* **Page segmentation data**

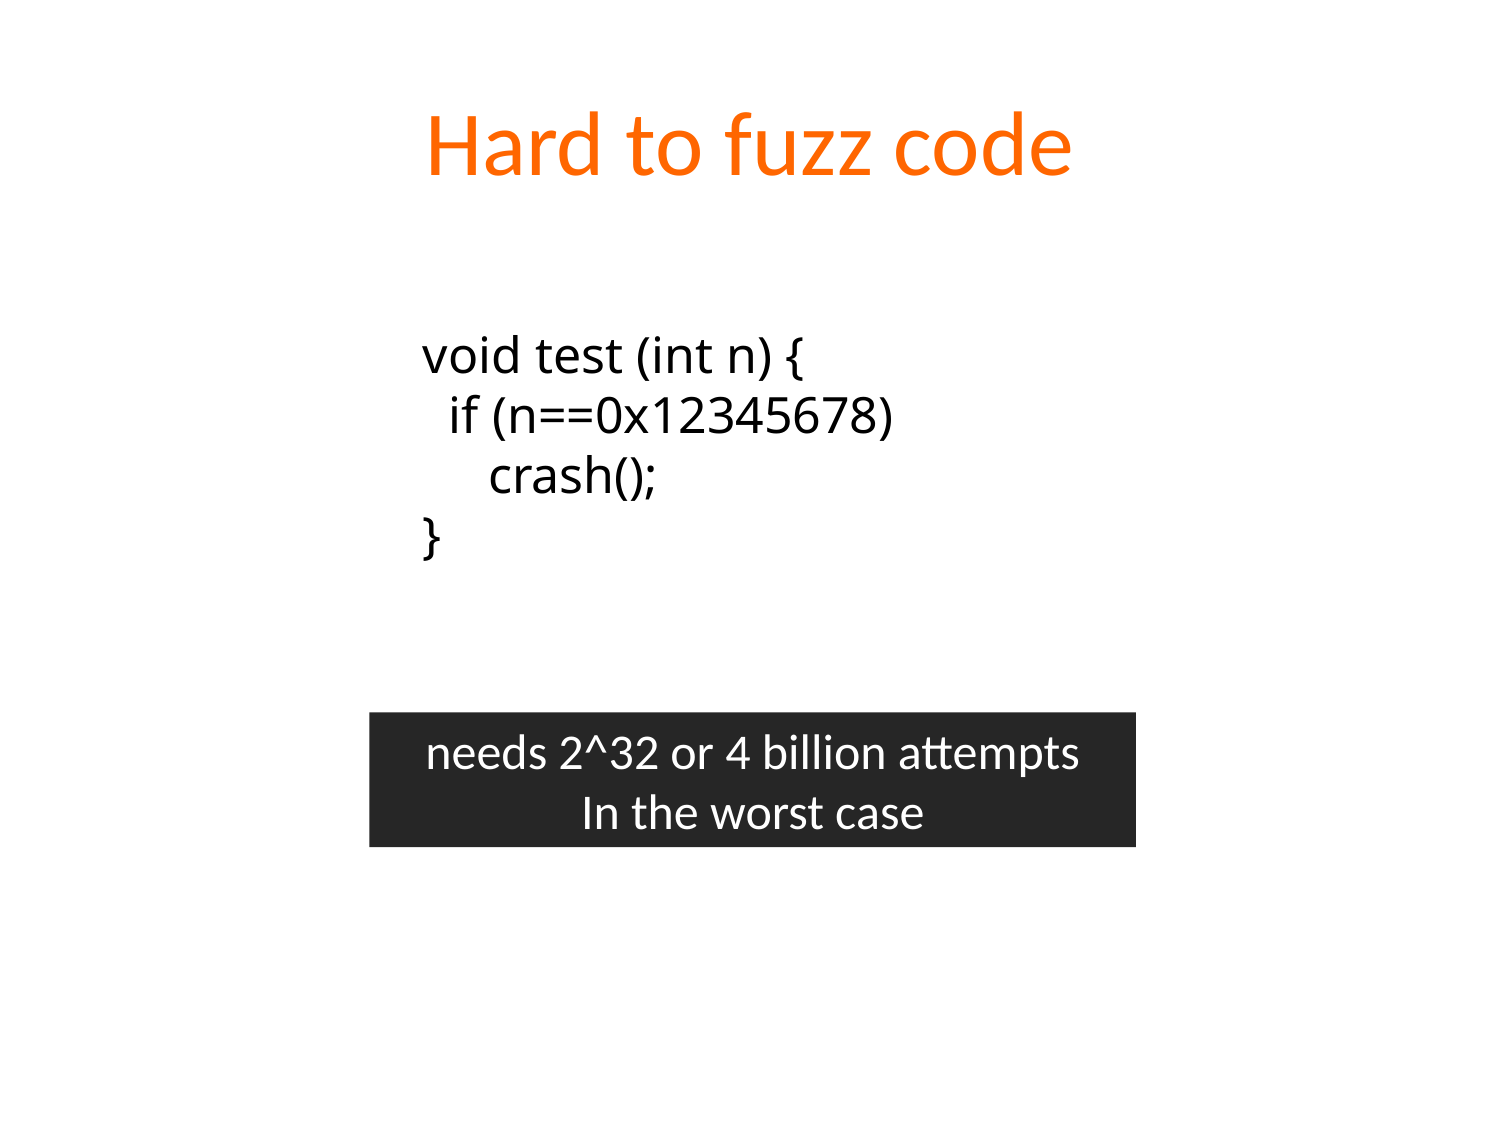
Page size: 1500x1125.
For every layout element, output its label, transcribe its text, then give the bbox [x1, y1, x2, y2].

title Hard to fuzz code [75, 45, 1425, 233]
text_box void test (int n) { if (n==0x12345678) crash(); } [408, 316, 1100, 617]
text_box needs 2^32 or 4 billion attempts In the worst case [369, 712, 1136, 848]
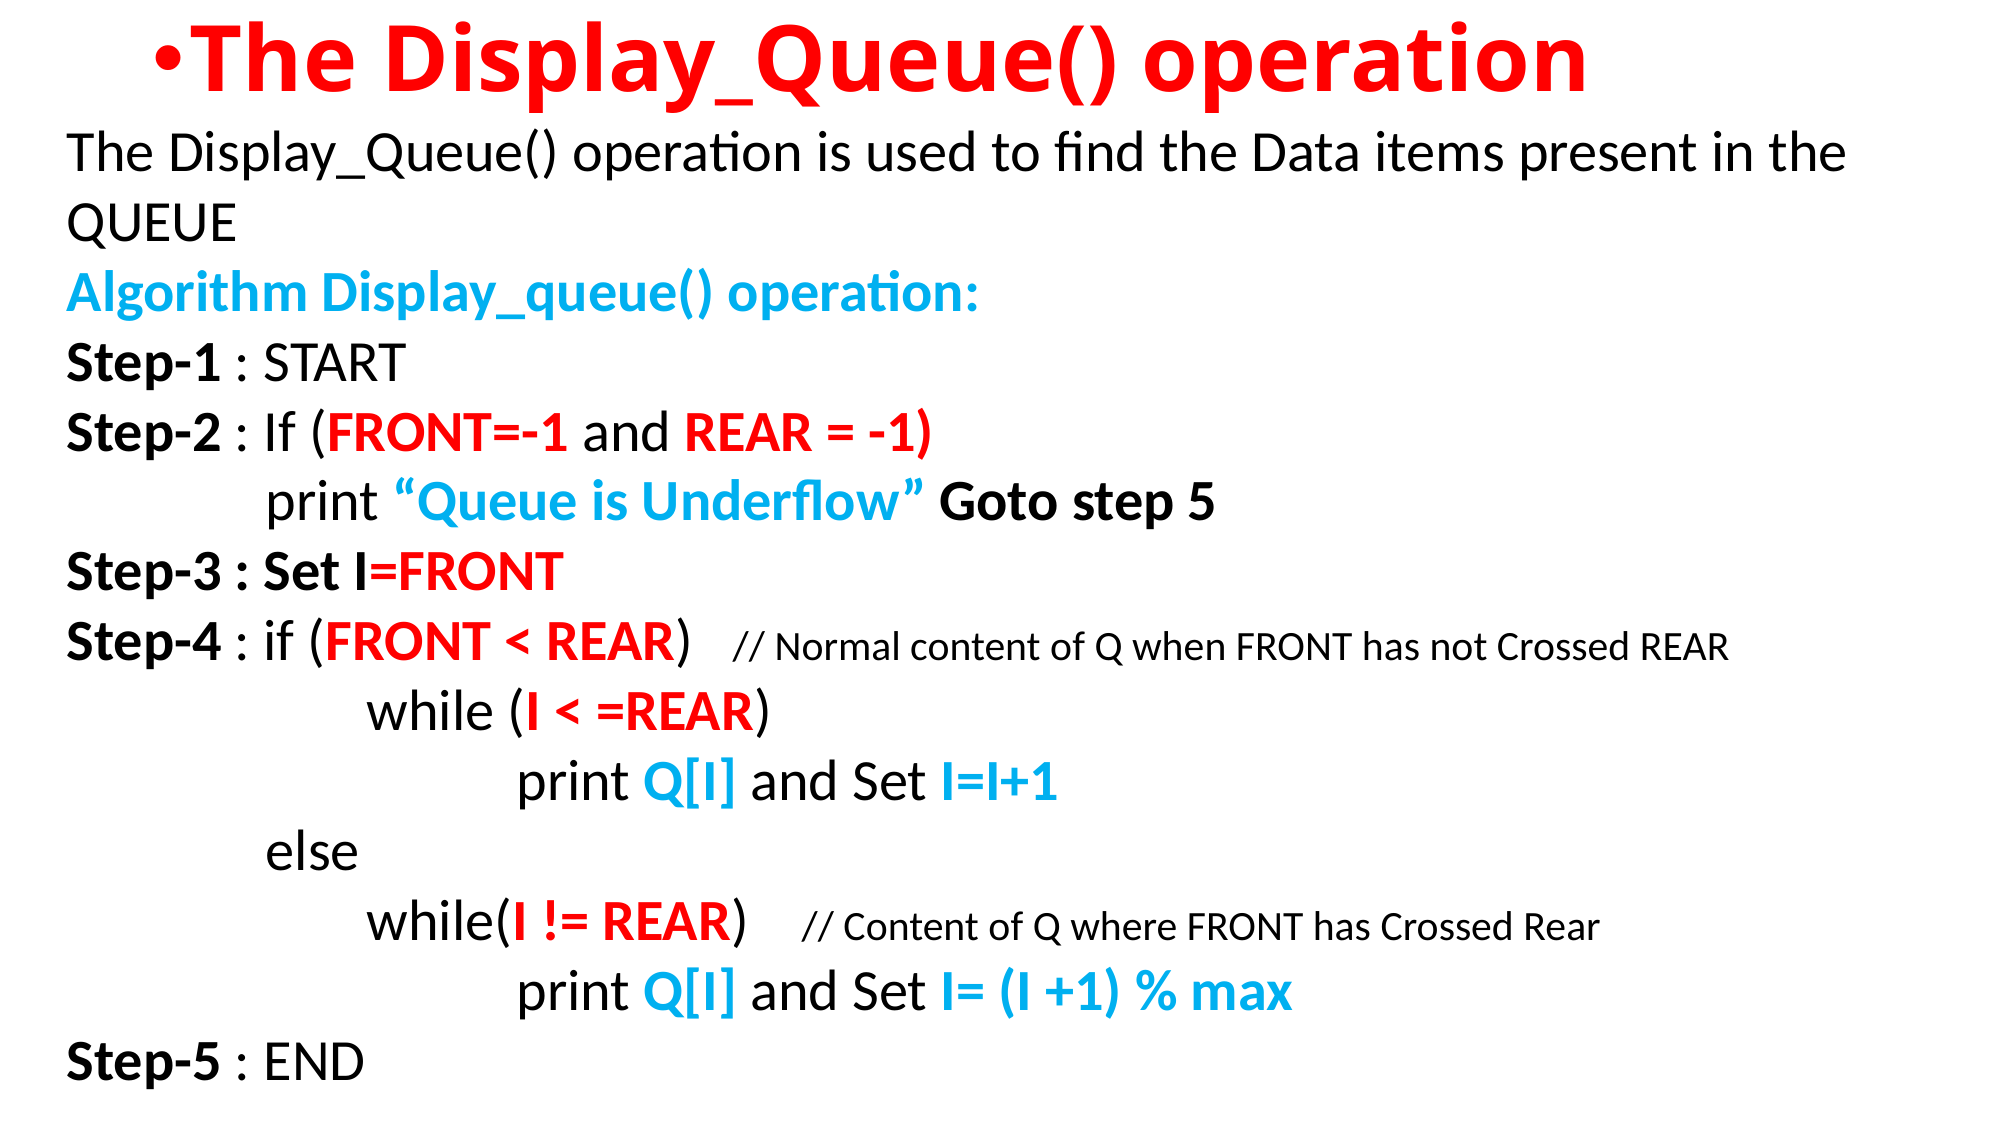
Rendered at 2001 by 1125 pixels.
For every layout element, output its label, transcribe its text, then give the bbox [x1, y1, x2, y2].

* **Exercise details**
Omit the pictures. Transcribe every record exactly.

* **Problem solution**
Page size: 1500x1125.
For every layout element, output its label, transcribe its text, then give the bbox [x1, y1, x2, y2].

title Hard to fuzz code [75, 45, 1425, 233]
text_box void test (int n) { if (n==0x12345678) crash(); } [408, 316, 1100, 617]
text_box needs 2^32 or 4 billion attempts In the worst case [369, 712, 1136, 848]
Rendered at 2001 by 1125 pixels.
For every layout element, output its label, transcribe its text, then give the bbox [x1, y1, x2, y2].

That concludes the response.